The validation (n=284) and test (n=391) sets of patients were used to assess the predictive value of the Composite Immune Risk Score. The score was strongly associated with early mortality, with hazard ratios of 3.64 (95% Confidence Interval [C.I.] 1.55 – 8.51; p = .0014) and 2.44 (95% C.I., 1.22 – 4.87; p = .0087), respectively. In a multivariate analysis, accounting for other potential risk factors, a high Composite Immune Risk Score during days 91-180 post-transplant was confirmed as an independent risk factor for early mortality (Hazard Ratio, 1.80; 95% C.I., 1.28 – 2.55; p = .00085).
The study explored the evolution of immune reconstitution post-allogeneic hematopoietic stem cell transplantation using a comprehensive dataset, identifying critical periods where immune cell counts predict mortality. By applying a ten-fold cross-validation method, it found that immune signatures during days 91-180 and 271-360 after transplantation significantly predicted mortality, with the former also being significant in validation sets. This period’s immune profile was distilled into a Composite Immune Risk Score using logistic regression, incorporating white blood cell, neutrophil, lymphocyte counts, and percentages, alongside NK and T cell percentages, to quantify mortality risk.

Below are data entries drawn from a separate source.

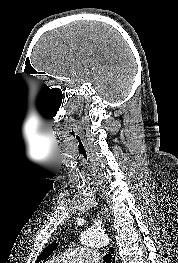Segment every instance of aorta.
Listing matches in <instances>:
<instances>
[{
  "label": "aorta",
  "mask_w": 178,
  "mask_h": 263,
  "mask_svg": "<svg viewBox=\"0 0 178 263\" xmlns=\"http://www.w3.org/2000/svg\"><path fill=\"white\" fill-rule=\"evenodd\" d=\"M80 241L85 246H106L109 243L108 236L95 230H87L81 234Z\"/></svg>",
  "instance_id": "762f6f07"
}]
</instances>
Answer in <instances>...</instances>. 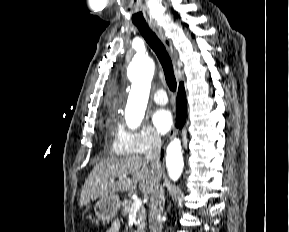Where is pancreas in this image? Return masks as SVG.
Masks as SVG:
<instances>
[{
	"instance_id": "obj_1",
	"label": "pancreas",
	"mask_w": 289,
	"mask_h": 232,
	"mask_svg": "<svg viewBox=\"0 0 289 232\" xmlns=\"http://www.w3.org/2000/svg\"><path fill=\"white\" fill-rule=\"evenodd\" d=\"M132 201L131 200H125L122 203V210L121 214L123 216H126L131 209ZM137 232H144L145 226H146V211L143 206L140 207L137 213Z\"/></svg>"
}]
</instances>
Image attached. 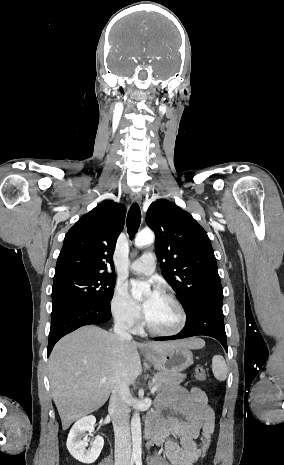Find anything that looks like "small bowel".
Wrapping results in <instances>:
<instances>
[{
	"label": "small bowel",
	"instance_id": "c3829d8e",
	"mask_svg": "<svg viewBox=\"0 0 284 465\" xmlns=\"http://www.w3.org/2000/svg\"><path fill=\"white\" fill-rule=\"evenodd\" d=\"M162 406L146 426L149 445L161 447L171 465H193L201 456L196 440L211 439L215 416L198 387L176 386L160 397Z\"/></svg>",
	"mask_w": 284,
	"mask_h": 465
}]
</instances>
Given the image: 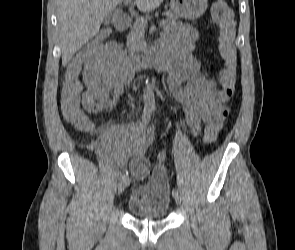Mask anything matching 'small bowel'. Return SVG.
I'll return each mask as SVG.
<instances>
[{"label": "small bowel", "mask_w": 295, "mask_h": 250, "mask_svg": "<svg viewBox=\"0 0 295 250\" xmlns=\"http://www.w3.org/2000/svg\"><path fill=\"white\" fill-rule=\"evenodd\" d=\"M197 39L196 30L177 25L166 31L158 45L168 59L166 67L159 69L166 73L171 94L182 106L186 123L195 136L201 133L203 124L223 123L229 112L226 106L229 97L202 73L193 54ZM121 55L119 45L110 42L96 54L80 51L68 64L66 77L83 79L82 102L89 111L114 106L127 88L129 81L121 80L116 73ZM150 138L142 126L124 125L113 129L112 150L121 161L128 155L133 156L129 167L136 179L143 178L149 171L145 148ZM159 158H164V154Z\"/></svg>", "instance_id": "obj_1"}]
</instances>
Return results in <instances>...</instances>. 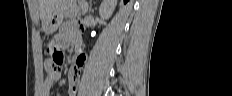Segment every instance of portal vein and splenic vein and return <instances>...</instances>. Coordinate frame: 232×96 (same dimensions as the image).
Masks as SVG:
<instances>
[{
	"label": "portal vein and splenic vein",
	"mask_w": 232,
	"mask_h": 96,
	"mask_svg": "<svg viewBox=\"0 0 232 96\" xmlns=\"http://www.w3.org/2000/svg\"><path fill=\"white\" fill-rule=\"evenodd\" d=\"M86 9H87V7L85 6V7L83 8V13H86Z\"/></svg>",
	"instance_id": "portal-vein-and-splenic-vein-1"
}]
</instances>
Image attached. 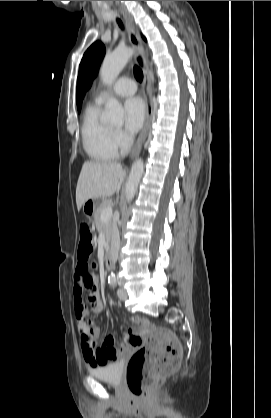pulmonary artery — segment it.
I'll list each match as a JSON object with an SVG mask.
<instances>
[{"mask_svg": "<svg viewBox=\"0 0 271 418\" xmlns=\"http://www.w3.org/2000/svg\"><path fill=\"white\" fill-rule=\"evenodd\" d=\"M137 90L135 82L128 77H120L117 79L114 84L108 88L101 90L96 98V103H103L109 94H114L117 96H131Z\"/></svg>", "mask_w": 271, "mask_h": 418, "instance_id": "e3ab8cb5", "label": "pulmonary artery"}]
</instances>
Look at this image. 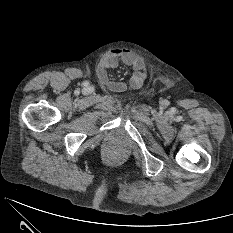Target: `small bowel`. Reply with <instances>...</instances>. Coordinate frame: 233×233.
Listing matches in <instances>:
<instances>
[{
    "instance_id": "obj_1",
    "label": "small bowel",
    "mask_w": 233,
    "mask_h": 233,
    "mask_svg": "<svg viewBox=\"0 0 233 233\" xmlns=\"http://www.w3.org/2000/svg\"><path fill=\"white\" fill-rule=\"evenodd\" d=\"M119 61L131 67L133 69V74L126 83L110 81L108 83V88L114 92L139 89L147 77L146 67L143 61L134 52L128 49L119 48L110 51L100 62L98 73L104 75L106 72L116 69Z\"/></svg>"
}]
</instances>
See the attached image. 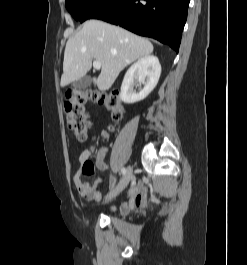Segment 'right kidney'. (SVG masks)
<instances>
[{"instance_id":"right-kidney-1","label":"right kidney","mask_w":247,"mask_h":265,"mask_svg":"<svg viewBox=\"0 0 247 265\" xmlns=\"http://www.w3.org/2000/svg\"><path fill=\"white\" fill-rule=\"evenodd\" d=\"M161 74V65L156 56L148 55L135 62L126 72L120 96L124 103L132 104L145 99L155 88ZM135 79L138 86L143 84L138 92L134 90Z\"/></svg>"}]
</instances>
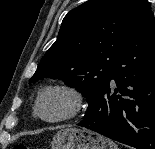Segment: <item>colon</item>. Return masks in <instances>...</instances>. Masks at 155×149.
I'll list each match as a JSON object with an SVG mask.
<instances>
[{
  "instance_id": "colon-1",
  "label": "colon",
  "mask_w": 155,
  "mask_h": 149,
  "mask_svg": "<svg viewBox=\"0 0 155 149\" xmlns=\"http://www.w3.org/2000/svg\"><path fill=\"white\" fill-rule=\"evenodd\" d=\"M15 149H28V147L25 145H17Z\"/></svg>"
}]
</instances>
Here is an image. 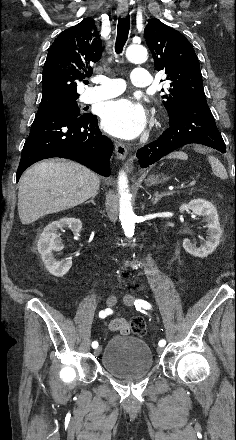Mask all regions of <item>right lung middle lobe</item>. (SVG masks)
Masks as SVG:
<instances>
[{"mask_svg":"<svg viewBox=\"0 0 236 440\" xmlns=\"http://www.w3.org/2000/svg\"><path fill=\"white\" fill-rule=\"evenodd\" d=\"M40 109L60 110V111L69 112V113H72L75 115H81L80 108L78 107L76 101L56 104V105L47 106V107H42V108H39V110Z\"/></svg>","mask_w":236,"mask_h":440,"instance_id":"1","label":"right lung middle lobe"}]
</instances>
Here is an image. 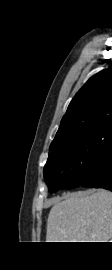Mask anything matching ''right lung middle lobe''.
<instances>
[{
  "label": "right lung middle lobe",
  "instance_id": "1",
  "mask_svg": "<svg viewBox=\"0 0 112 270\" xmlns=\"http://www.w3.org/2000/svg\"><path fill=\"white\" fill-rule=\"evenodd\" d=\"M111 144L110 121L51 147L43 171L49 192L80 186L91 163Z\"/></svg>",
  "mask_w": 112,
  "mask_h": 270
}]
</instances>
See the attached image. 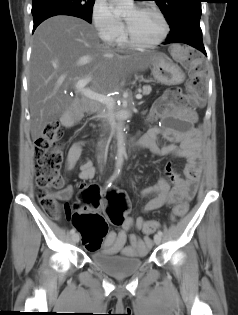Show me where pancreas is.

This figure illustrates the discovery and validation of a Composite Immune Risk Score during days 91-180 post-transplant for predicting early mortality. This score, based on immune cell percentages, notably distinguished high-risk from low-risk patients in terms of early mortality across training, validation, and test sets. High-risk patients, defined by a score greater than 2.50, showed significantly higher early mortality rates. This scoring system was effectively validated in a separate test set, confirming its predictive value for early mortality across different patient cohorts. The composite score’s validation underscores its potential as a critical tool for post-transplant patient management and risk stratification.
The development of the Composite Immune Risk Score represents a significant advancement in the management of HSCT patients. By quantitatively assessing the immune reconstitution and identifying high-risk individuals, clinicians can tailor their approach to each patient’s needs. This could include more aggressive monitoring, prophylactic measures to prevent infection, or therapeutic interventions to enhance immune recovery. Furthermore, the Composite Immune Risk Score could be used as a tool in clinical trials to stratify patients based on their risk of early mortality, allowing for more targeted research into improving HSCT outcomes.
The Composite Immune Risk Score is a novel, easy-to-compute tool that has the potential to significantly impact the field of HSCT. By identifying patients at high risk of early mortality due to inadequate immune reconstitution, this score can guide targeted efforts for infection prevention and control. Ultimately, the application of this score in clinical practice could lead to improved survival rates and quality of life for patients undergoing allogeneic HSCT.
Future studies should focus on validating the Composite Immune Risk Score in larger, diverse patient populations and exploring its utility in guiding clinical decision-making. Additionally, research into interventions that can modulate the immune system based on the risk score could provide new strategies for reducing post-transplant mortality.